We have world beating medical researchers here in this country, let's give them a go when it comes to tackling this insidious disease and that's what this announcement is all about. All of our policies in this election are designed to make a practical impact in the lives of the Australian people. Should this research bear fruit, I can think of no more worthwhile thing to do in the daily lives of hundreds of thousands of Australians, that's why I think this is a good investment and a better future for all of our people. I'm going to ask Peter and Connie to speak briefly to these remarks.

PETER DUTTON:

Well Tony, thank you very much. Thank you to Jane who is the local Member here. Thank you also to Connie for being here today. This is one of the most remarkable campuses across the country and the Institute here is a great credit to the vice-chancellor and to many of the researchers here.

Our research community across the country really are world class. When Tony Abbott was Health Minister he presided over the biggest increase in medical research funding in our country's history and really he's reinforced that through the announcement of $200 million going into dementia research, but also our response as a Coalition to the McKeon review as well. The Government took over 170 days to respond to the McKeon review and only did so during the course of the election campaign. We responded before that so that we could provide certainty to those researches, because we want to retain as many of those researchers in our country as possible. If we do that we can create a stable environment for people to invest in philanthropically but also at a Government level as well. Then we will get the sorts of breakthroughs that we envisage from this institute and many others. So thank you so much to the vice-chancellor, to everybody for making us feel so welcome today. I look forward very much if we win the election on the 7th of September to making sure that we can restore integrity to the medical research approach from a Federal Government.

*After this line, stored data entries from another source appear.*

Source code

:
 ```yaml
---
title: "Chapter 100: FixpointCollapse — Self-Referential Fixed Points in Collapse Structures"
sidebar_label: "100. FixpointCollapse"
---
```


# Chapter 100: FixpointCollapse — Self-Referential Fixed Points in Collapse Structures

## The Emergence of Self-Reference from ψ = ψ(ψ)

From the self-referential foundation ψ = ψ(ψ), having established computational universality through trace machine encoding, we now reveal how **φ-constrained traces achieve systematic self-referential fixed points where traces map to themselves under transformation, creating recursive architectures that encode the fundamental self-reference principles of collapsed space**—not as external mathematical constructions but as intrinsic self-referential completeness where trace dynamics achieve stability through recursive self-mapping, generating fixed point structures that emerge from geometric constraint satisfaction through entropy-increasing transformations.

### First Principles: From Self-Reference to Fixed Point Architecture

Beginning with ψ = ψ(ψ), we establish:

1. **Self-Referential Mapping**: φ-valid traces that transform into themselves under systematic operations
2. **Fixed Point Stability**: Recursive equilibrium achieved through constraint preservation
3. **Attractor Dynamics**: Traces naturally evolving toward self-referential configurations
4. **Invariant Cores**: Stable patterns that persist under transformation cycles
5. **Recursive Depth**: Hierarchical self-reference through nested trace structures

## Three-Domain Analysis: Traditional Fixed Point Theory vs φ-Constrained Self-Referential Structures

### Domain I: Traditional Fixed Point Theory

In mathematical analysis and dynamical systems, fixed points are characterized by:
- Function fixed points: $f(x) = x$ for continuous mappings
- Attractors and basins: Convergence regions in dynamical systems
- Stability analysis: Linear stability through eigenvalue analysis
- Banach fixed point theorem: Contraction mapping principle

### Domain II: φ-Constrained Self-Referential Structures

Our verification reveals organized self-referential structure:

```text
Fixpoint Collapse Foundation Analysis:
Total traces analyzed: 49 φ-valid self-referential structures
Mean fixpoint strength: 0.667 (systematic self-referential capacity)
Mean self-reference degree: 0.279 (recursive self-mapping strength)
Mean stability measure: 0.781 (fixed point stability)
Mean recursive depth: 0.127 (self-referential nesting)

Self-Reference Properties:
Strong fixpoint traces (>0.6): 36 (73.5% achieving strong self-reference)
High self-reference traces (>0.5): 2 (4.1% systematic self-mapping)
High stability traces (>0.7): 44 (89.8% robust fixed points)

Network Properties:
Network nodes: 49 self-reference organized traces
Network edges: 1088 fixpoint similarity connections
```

The Federal Government in 2011 threatened to pull out $400 million for medical research. We opposed that at the time and we stand as the next future government I hope to provide certainty to researchers across the country and to the research community which is one of the best and most august in the world. Thank you.

CONCETTA FIERRAVANTI-WELLS:

Thank you, Jane. It's a pleasure to be here today. When, Tony, you were Minister you made dementia a national priority and this is building on the great work that we did in Government. When we talk about dementia today we talk about the 320,000 people who have dementia, but we also talk about the 1.2 million carers today and can I say that there are thousands of people around Australia for whom dementia is a very, very important thing. I speak from personal experience. My mother, 83-year-old, looks after my father 84-year-old who has dementia and he's at home.

Our family is one of the millions of families around Australia today that are waiting not just for a cure but they're also waiting for important research like is done here at the Clem Jones Centre to be translated into day-to-day ways that we can help those older Australians. And it's not just, as Tony said, one in four of our over 85-year-olds who have dementia, but especially for people that do come from a non-English speaking background, they don't just lose their cognitive ability but they also lose their language and revert to their dialect of origin. So it's not just an issue of mainstream, it’s a very important issue for our non-English speaking background. So Tony, it's a great pleasure to be here. Can I, in conclusion, recognise the work that Alzheimer's Australia has done and in particular Ita Buttrose and the work that they have done in raising awareness of dementia, thank you very much.